Anand Gopal, a war correspondent in Afghanistan for the Wall Street Journal and formerly the Christian Science Monitor, has a superb, year-long investigation out today on the US’ raids, “black site” detention cetners, and “Black Jail” at the Bagram air base in eastern Afghanistan. The story, co-published by TomDispatch.com and The Nation magazine, is the first of its kind to report on the shadowy counterterror and torture methods used by the US in Afghanistan, a war led in large part by a general, Stanley McChrystal, who made a name for himself leading these same kinds of under-the-radar missions. For his report, supported by the Fund for Investigative Journalism, Gopal interviewed dozens of Afghans, some of whom had either been kidnapped and tortured themselves (and lived to tell about it) or who knew people who’d been disappeared or killed during this night-time raids.
As Gopal points out, these kinds of missions undermine the US’ entire presence in Afghanistan:
Sometime in the last few years, Pashtun villagers in Afghanistan’s rugged heartland began to lose faith in the American project. Many of them can point to the precise moment of this transformation, and it usually took place in the dead of the night, when most of the country was fast asleep. In the secretive U.S. detentions process, suspects are usually nabbed in the darkness and then sent to one of a number of detention areas on military bases, often on the slightest suspicion and without the knowledge of their families.
This process has become even more feared and hated in Afghanistan than coalition airstrikes. The night raids and detentions, little known or understood outside of these Pashtun villages, are slowly turning Afghans against the very forces they greeted as liberators just a few years ago.
In addition, he reports on the presence of a “Black Jail” at Bagram air base and nine official holding jails in Afghanistan, known as Field Detention Sites, usually comprised of a few cells walled off with plywood and used for interrogation purposes. Gopal’s story retells the experiences of individual Afghans who were detained and tortured by US forces:
One of these former detainees is Noor Agha Sher Khan, who used to be a police officer in Gardez, a mud-caked town in the eastern part of the country. According to Sher Khan, U.S. forces detained him in a night raid in 2003 and brought him to a Field Detention Site at a nearby U.S. base. “They interrogated me the whole night,” he recalls, “but I had nothing to tell them.” Sher Khan worked for a police commander whom U.S. forces had detained on suspicion of having ties to the insurgency. He had occasionally acted as a driver for this commander, which made him suspicious in American eyes.
The interrogators blindfolded him, taped his mouth shut, and chained him to the ceiling, he alleges. Occasionally they unleashed a dog, which repeatedly bit him. At one point, they removed the blindfold and forced him to kneel on a long wooden bar. “They tied my hands to a pulley [above] and pushed me back and forth as the bar rolled across my shins. I screamed and screamed.” They then pushed him to the ground and forced him to swallow 12 bottles worth of water. “Two people held my mouth open and they poured water down my throat until my stomach was full and I became unconscious. It was as if someone had inflated me.” he says. After he was roused from his torpor, he vomited the water uncontrollably.

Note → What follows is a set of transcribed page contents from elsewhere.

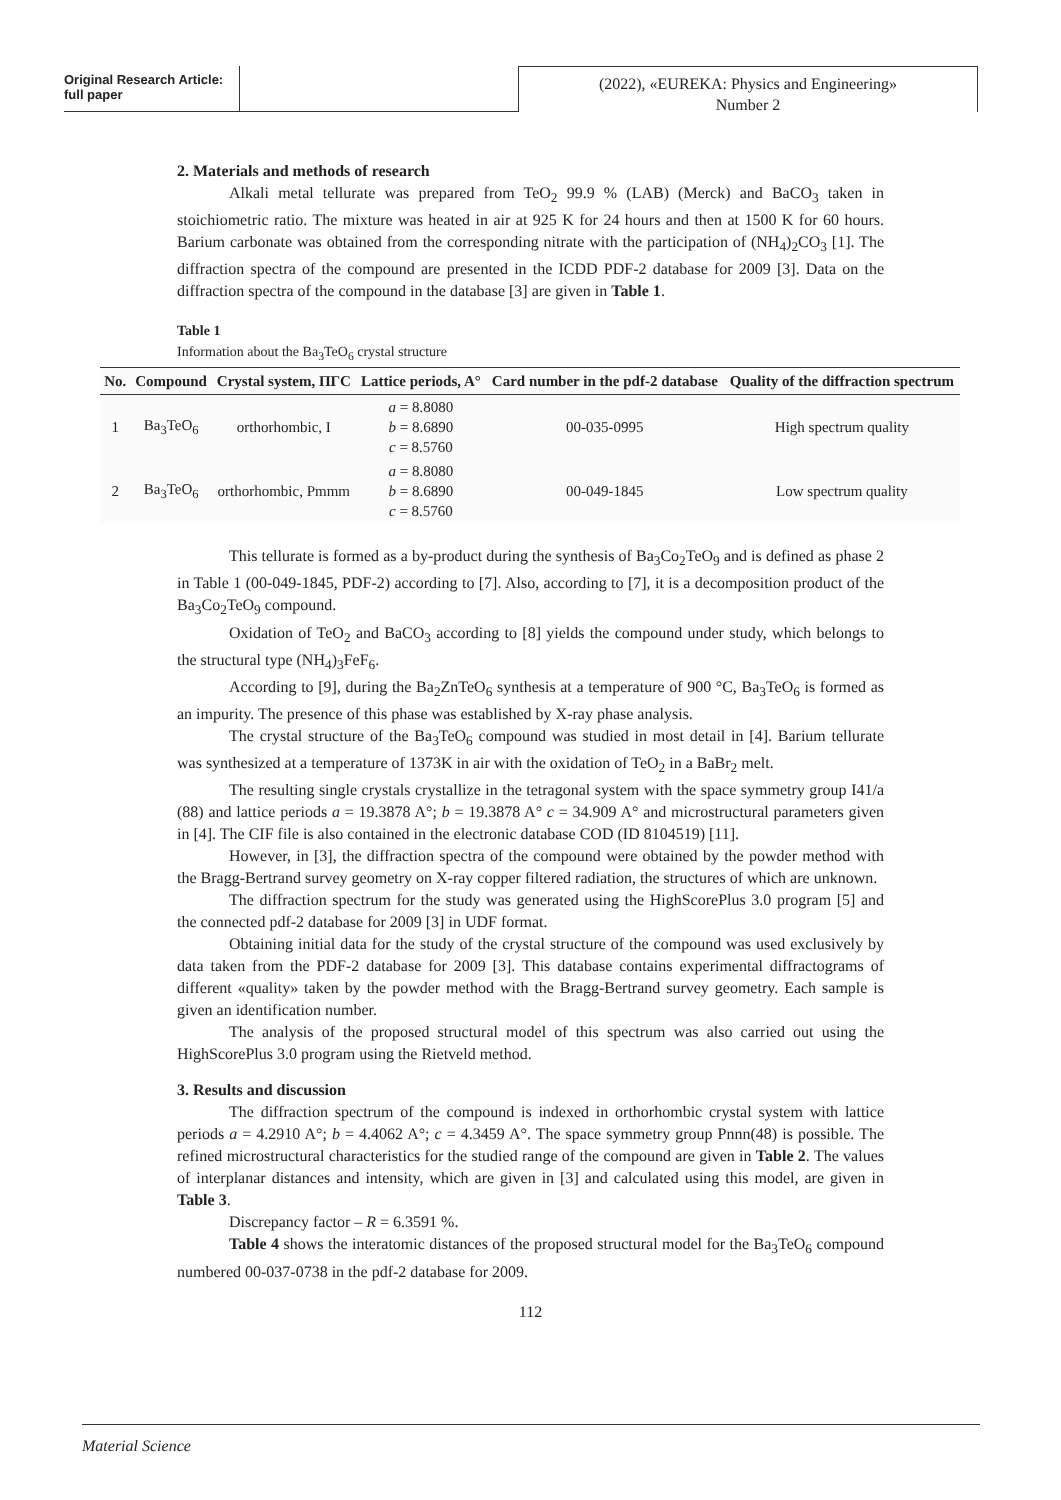Original Research Article:
full paper
(2022), «EUREKA: Physics and Engineering»
Number 2
2. Materials and methods of research
Alkali metal tellurate was prepared from TeO<sub>2</sub> 99.9 % (LAB) (Merck) and BaCO<sub>3</sub> taken in stoichiometric ratio. The mixture was heated in air at 925 K for 24 hours and then at 1500 K for 60 hours. Barium carbonate was obtained from the corresponding nitrate with the participation of (NH<sub>4</sub>)<sub>2</sub>CO<sub>3</sub> [1]. The diffraction spectra of the compound are presented in the ICDD PDF-2 database for 2009 [3]. Data on the diffraction spectra of the compound in the database [3] are given in Table 1.
Table 1
Information about the Ba<sub>3</sub>TeO<sub>6</sub> crystal structure
| No. | Compound | Crystal system, ПГС | Lattice periods, A° | Card number in the pdf-2 database | Quality of the diffraction spectrum |
| --- | --- | --- | --- | --- | --- |
| 1 | Ba<sub>3</sub>TeO<sub>6</sub> | orthorhombic, I | a = 8.8080 b = 8.6890 c = 8.5760 | 00-035-0995 | High spectrum quality |
| 2 | Ba<sub>3</sub>TeO<sub>6</sub> | orthorhombic, Pmmm | a = 8.8080 b = 8.6890 c = 8.5760 | 00-049-1845 | Low spectrum quality |
This tellurate is formed as a by-product during the synthesis of Ba<sub>3</sub>Co<sub>2</sub>TeO<sub>9</sub> and is defined as phase 2 in Table 1 (00-049-1845, PDF-2) according to [7]. Also, according to [7], it is a decomposition product of the Ba<sub>3</sub>Co<sub>2</sub>TeO<sub>9</sub> compound.
Oxidation of TeO<sub>2</sub> and BaCO<sub>3</sub> according to [8] yields the compound under study, which belongs to the structural type (NH<sub>4</sub>)<sub>3</sub>FeF<sub>6</sub>.
According to [9], during the Ba<sub>2</sub>ZnTeO<sub>6</sub> synthesis at a temperature of 900 °C, Ba<sub>3</sub>TeO<sub>6</sub> is formed as an impurity. The presence of this phase was established by X-ray phase analysis.
The crystal structure of the Ba<sub>3</sub>TeO<sub>6</sub> compound was studied in most detail in [4]. Barium tellurate was synthesized at a temperature of 1373K in air with the oxidation of TeO<sub>2</sub> in a BaBr<sub>2</sub> melt.
The resulting single crystals crystallize in the tetragonal system with the space symmetry group I41/a (88) and lattice periods a = 19.3878 A°; b = 19.3878 A° c = 34.909 A° and microstructural parameters given in [4]. The CIF file is also contained in the electronic database COD (ID 8104519) [11].
However, in [3], the diffraction spectra of the compound were obtained by the powder method with the Bragg-Bertrand survey geometry on X-ray copper filtered radiation, the structures of which are unknown.
The diffraction spectrum for the study was generated using the HighScorePlus 3.0 program [5] and the connected pdf-2 database for 2009 [3] in UDF format.
Obtaining initial data for the study of the crystal structure of the compound was used exclusively by data taken from the PDF-2 database for 2009 [3]. This database contains experimental diffractograms of different «quality» taken by the powder method with the Bragg-Bertrand survey geometry. Each sample is given an identification number.
The analysis of the proposed structural model of this spectrum was also carried out using the HighScorePlus 3.0 program using the Rietveld method.
3. Results and discussion
The diffraction spectrum of the compound is indexed in orthorhombic crystal system with lattice periods a = 4.2910 A°; b = 4.4062 A°; c = 4.3459 A°. The space symmetry group Pnnn(48) is possible. The refined microstructural characteristics for the studied range of the compound are given in Table 2. The values of interplanar distances and intensity, which are given in [3] and calculated using this model, are given in Table 3.
Discrepancy factor – R = 6.3591 %.
Table 4 shows the interatomic distances of the proposed structural model for the Ba<sub>3</sub>TeO<sub>6</sub> compound numbered 00-037-0738 in the pdf-2 database for 2009.
112
Material Science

This continued for a number of days; sometimes he was hung upside down from the ceiling, and other times blindfolded for extended periods. Eventually, he was sent on to Bagram where the torture ceased. Four months later, he was quietly released, with a letter of apology from U.S. authorities for wrongfully imprisoning him.
The piece is absolutely worth reading in full. It sheds light on the secrecy surrounding these detention centers, the torture taking place in this facilities, and the fear among Afghans of being the next person swept up in a violent night-time raid—all crucial elements of the US war in Afghanistan that haven’t been reported anywhere else yet without which our understanding of the Af-Pak war is incomplete.